Things get complicated from there in the self-referential action farce “JCVD,” which stars JCVD as ... himself. Everyone in the film recognizes the aging kickboxing star, and the cops figure he’s in on the crime.


He’s certainly in on the joke - and he’s not alone. Meta-movies have been popping up since this summer’s comedy “Hamlet 2,” starring Elisabeth Shue as Elisabeth Shue. Others include “What Just Happened?” with Sean Penn and Bruce Willis as Penn and Willis, respectively; and “My Name Is Bruce,” with “Burn Notice” sidekick and cult horror film phenom Bruce Campbell as ... well, you get the idea.

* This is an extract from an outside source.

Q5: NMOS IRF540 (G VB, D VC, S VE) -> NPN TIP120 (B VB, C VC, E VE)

These aren’t just cameos played for laughs. Meta flicks - like 1999’s “Being John Malkovich” - try for something meaningful. Granted, “Being” was essentially fake. The on-screen Malkovich hardly resembled the real one. Willis, too, in “What?,” likely isn’t as beard-obsessed as his cinematic doppelganger. And Campbell’s not nearly that drunk and lecherous. Presumably.


The actor closest to revealing the truth is the action hero. It’s “the truth from a past life,” Van Damme admits. “It came from an itinerary of love and scars, a final stopping point of dreaming strongly.”

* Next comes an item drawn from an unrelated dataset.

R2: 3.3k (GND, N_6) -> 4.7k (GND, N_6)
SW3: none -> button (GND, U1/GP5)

If you think that’s deep, wait’ll you hear his mid-film monologue, when he rises above the set and reveals everything from his foibles (past drug abuse) to the curious nature of fame.


It’s an odd, original moment in this moody suspenser where the “Muscles From Brussels” gets to, yes, act. Respectably, even.

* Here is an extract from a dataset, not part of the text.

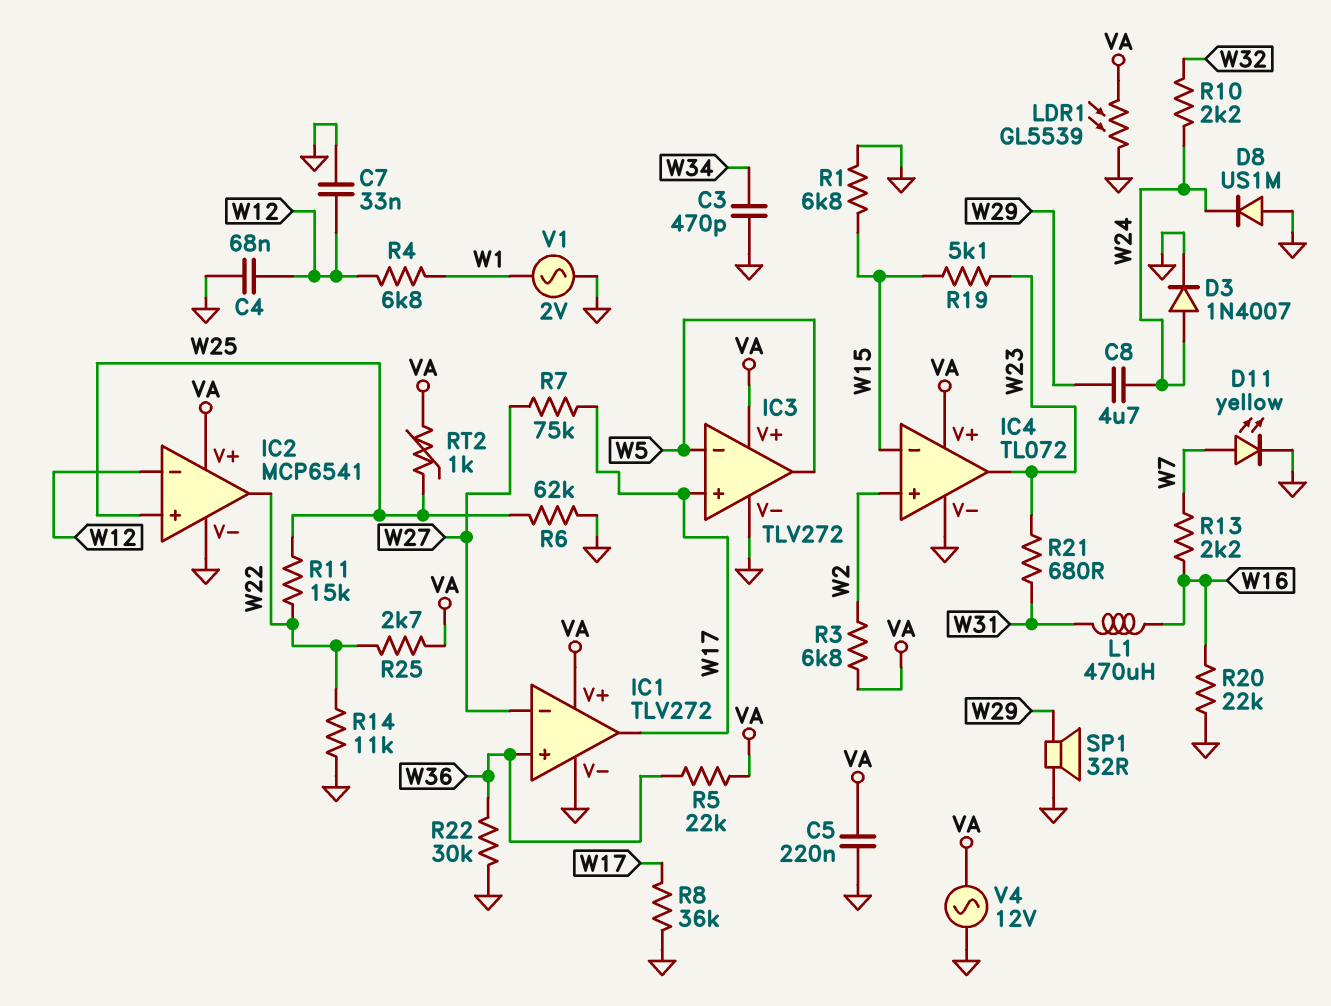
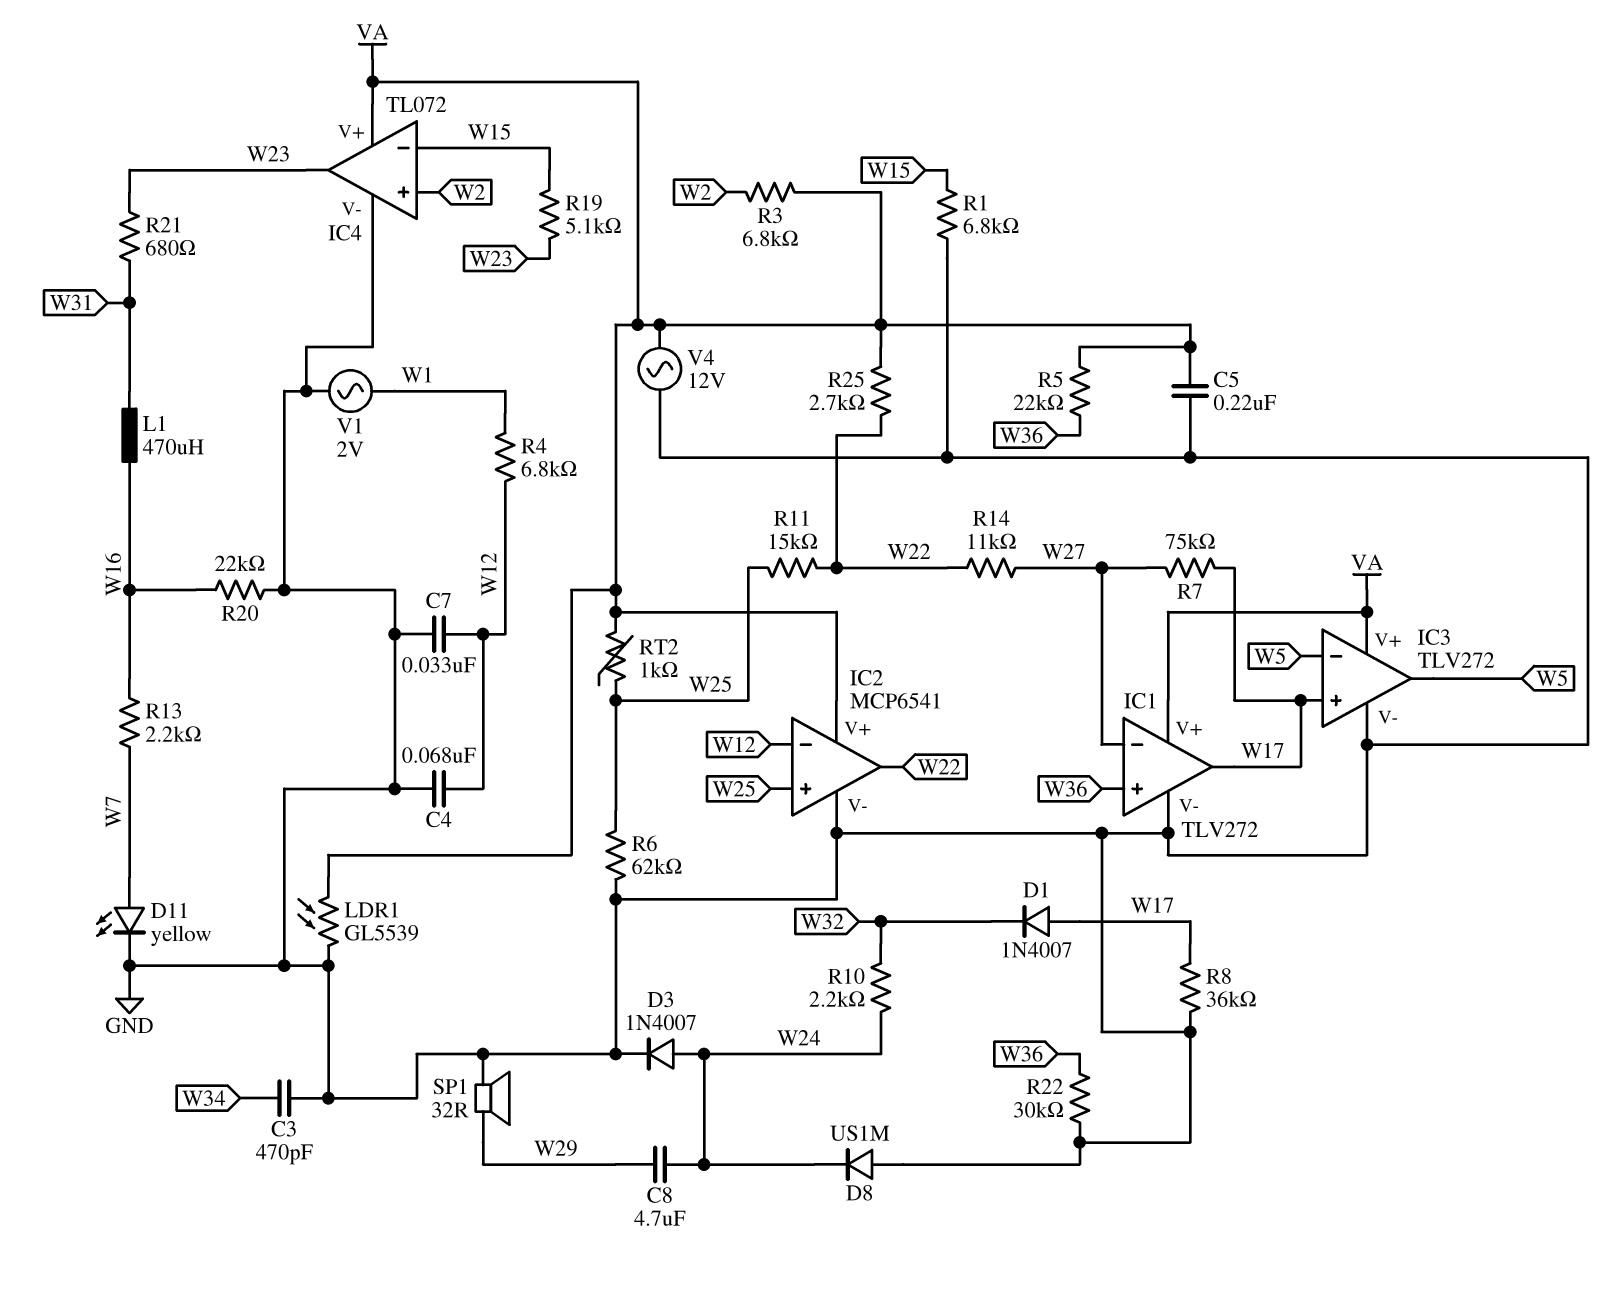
D1: none -> diode 1N4007 (A W17, K W32)
R14: 11k (GND, W22) -> 11k (W22, W27)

Campbell, who not only played but directed himself in a film that lampoons his career, has a more sanguine take. “The difficult thing was directing myself because I kept asking myself so many questions,” he quipped. “Eventually I stopped talking to myself.”


His final tip seems only half in jest: If you play yourself in a movie, “make sure the director has a different name than you.”